Lequel de ces deux sens a préséance sur l'autre ? Il faut concéder
l'avantage aux yeux, en raison notamment de leur possibilité
d'expression. En eux l'âme se reflète, telle une image dans une flaque
d'eau. L'esprit y brille et y pétille. Certains ont les yeux méchants, d'autres
louches, d'autres doux. Un regard peut être angoissé, courroucé, souriant,
moqueur, apeuré, exalté. Donc, les yeux ne font pas que voir, ils
« parlent » aussi. Les oreilles ne font qu'entendre et de plus leur forme
n'a rien d'esthétique. Tandis que le regard constitue le centre d'intérêt du
visage, son haut lieu, son point focal. De tous les accessoires dont est
pourvu le corps, l'œil est apparemment le plus précieux. Ne dit-on pas
d'une chose infiniment précieuse qu'on y tient « comme à la prunelle de
ses yeux » ?
Aussi être privé de la vue constitue la plus tragique des infirmités, car les
rapports avec le monde en général s'en trouvent profondément
perturbés. Pourtant la perte de l'ouïe, dans certains cas, peut être
presque aussi dramatique. Cette fois ce sont les rapports avec les
personnes qui se trouvent profondément dérangés, rapports qui
deviennent toujours plus précieux à mesure que nous vieillissons. Ainsi
pour des jeunes, la cécité pourra apparaitre comme une infirmité plus
grave, alors que pour certains vieux, ce pourra être la surdité.

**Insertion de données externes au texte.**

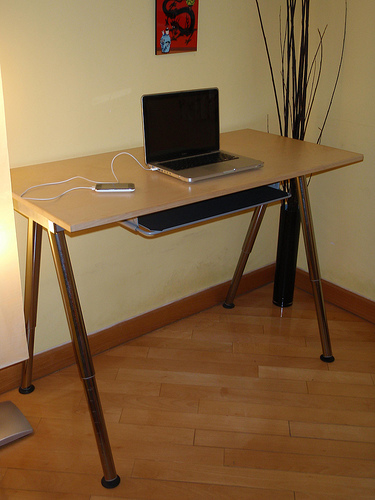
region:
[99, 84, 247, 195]
lap top sitting on table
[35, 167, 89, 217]
white cord from phone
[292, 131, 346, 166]
brown wooden table in corner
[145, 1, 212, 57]
red painting hanging from the wall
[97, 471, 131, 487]
black bottom of stand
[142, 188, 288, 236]
black key board for computer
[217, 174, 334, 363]
two bottom legs for table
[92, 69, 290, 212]
this is a laptop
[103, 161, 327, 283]
this is a keyboard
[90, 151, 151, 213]
this is a cellphone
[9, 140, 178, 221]
this is a cable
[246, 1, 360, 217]
this is a plant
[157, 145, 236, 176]
this is a keyboard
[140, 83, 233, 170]
this is a screen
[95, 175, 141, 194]
A white i phone on the table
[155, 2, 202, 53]
A picture of a dragon on the wall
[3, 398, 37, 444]
A silver object on the ground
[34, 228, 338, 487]
The legs of the desk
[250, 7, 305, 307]
A vase with sticks in it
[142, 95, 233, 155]
The screen of the laptop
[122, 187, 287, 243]
The keyboard section of the desk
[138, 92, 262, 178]
A laptop that is on the desk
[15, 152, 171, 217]
A phone that is connected by the charger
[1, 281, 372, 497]
A brown wooden floor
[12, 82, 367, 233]
A laptop computer on a table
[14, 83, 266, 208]
Cell phone plugged into a laptop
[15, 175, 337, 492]
Four legs of a table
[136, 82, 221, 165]
Laptop screen is turned off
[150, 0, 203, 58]
Red artwork on the wall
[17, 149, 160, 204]
A white electrical wire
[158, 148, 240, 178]
Black keys on laptop keyboard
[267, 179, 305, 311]
A long black pot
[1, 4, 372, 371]
The walls are white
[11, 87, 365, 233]
A laptop is on a table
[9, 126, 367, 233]
A brown wooden table surface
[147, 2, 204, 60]
Red artwork hanging on the wall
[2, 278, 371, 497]
The floor is brown and wooden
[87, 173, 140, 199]
A cell phone on the table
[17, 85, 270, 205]
Cell phone is plugged into a laptop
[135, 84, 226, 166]
A black laptop screen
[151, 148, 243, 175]
Black keys on a laptop keyboard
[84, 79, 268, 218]
a laptop on the desk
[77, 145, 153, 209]
a phon the desk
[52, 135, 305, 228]
a phone plugged into the computer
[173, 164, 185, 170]
a button on the keyboard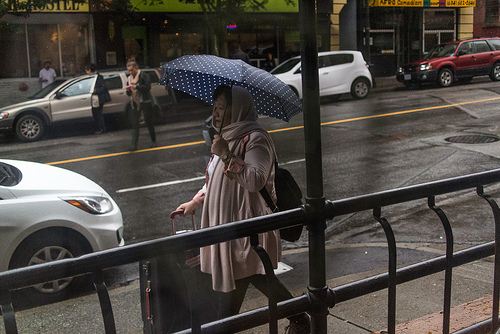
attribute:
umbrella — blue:
[161, 53, 305, 126]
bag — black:
[266, 162, 305, 237]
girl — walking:
[119, 53, 165, 143]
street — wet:
[67, 78, 364, 173]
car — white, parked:
[252, 28, 380, 107]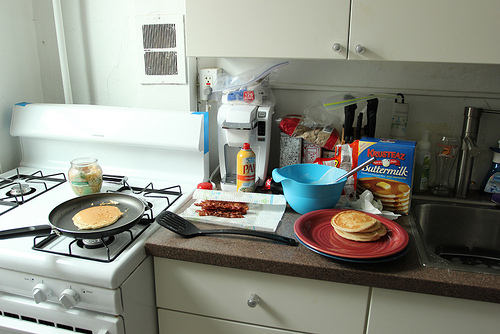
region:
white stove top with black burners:
[5, 98, 212, 332]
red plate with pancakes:
[296, 207, 409, 254]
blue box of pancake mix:
[355, 138, 415, 210]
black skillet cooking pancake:
[15, 187, 150, 253]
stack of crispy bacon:
[190, 195, 252, 221]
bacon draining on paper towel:
[192, 196, 255, 226]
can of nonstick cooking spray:
[235, 137, 264, 189]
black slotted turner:
[155, 205, 300, 252]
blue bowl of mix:
[267, 152, 350, 214]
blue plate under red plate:
[294, 206, 421, 269]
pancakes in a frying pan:
[15, 180, 138, 252]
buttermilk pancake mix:
[272, 130, 417, 210]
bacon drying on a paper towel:
[181, 183, 280, 232]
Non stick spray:
[229, 131, 262, 193]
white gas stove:
[2, 98, 134, 332]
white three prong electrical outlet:
[197, 61, 219, 107]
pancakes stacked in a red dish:
[289, 197, 404, 259]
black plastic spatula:
[153, 206, 301, 253]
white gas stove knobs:
[22, 275, 92, 321]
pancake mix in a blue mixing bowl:
[267, 138, 411, 208]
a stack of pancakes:
[328, 207, 393, 250]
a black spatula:
[148, 203, 298, 254]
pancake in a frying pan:
[2, 187, 154, 245]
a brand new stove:
[0, 96, 210, 331]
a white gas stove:
[3, 90, 208, 332]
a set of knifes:
[339, 90, 384, 151]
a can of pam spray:
[235, 140, 262, 192]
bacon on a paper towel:
[186, 191, 261, 222]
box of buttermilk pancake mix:
[347, 133, 419, 226]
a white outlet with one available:
[196, 66, 216, 102]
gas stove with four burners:
[0, 96, 211, 332]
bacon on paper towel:
[192, 197, 251, 219]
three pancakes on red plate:
[289, 203, 409, 260]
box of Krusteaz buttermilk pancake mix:
[353, 133, 413, 213]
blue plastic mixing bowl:
[271, 159, 350, 213]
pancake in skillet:
[3, 190, 150, 245]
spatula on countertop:
[155, 207, 302, 254]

Finalement, il y a une sorte de privilège de la vision sur tous les autres
sens. Voyant une chose, je pense voir cette chose même et non une
image, un signe, une simple apparence d'elle qui lui appartiendrait d'une
façon plus ou moins accidentelle. La forme visuelle d'une chose s'identifie
presque avec son essence, tandis que ce que perçoivent de cette même
chose tous les autres sens, y compris l'ouïe, en constitue des propriétés
seulement. Aussi perdre la vue, c'est comme perdre le monde lui-même.
En fait, nous perdons sa présence hors de nous et une sorte d'accès direct
aux choses elles-mêmes. Pourtant, quand l'objet vu est un autre être
humain, c'est bien moins sa forme ou sa physionomie, c'est-à-dire son
apparence proprement visuelle, qui peut nous livrer ce qu'il est vraiment,
que sa parole, c'est-à-dire, d'une certaine façon, les sons qu'il émet ou
qu'il crypte dans des écrits ou qu'il symbolise dans tous ses actes.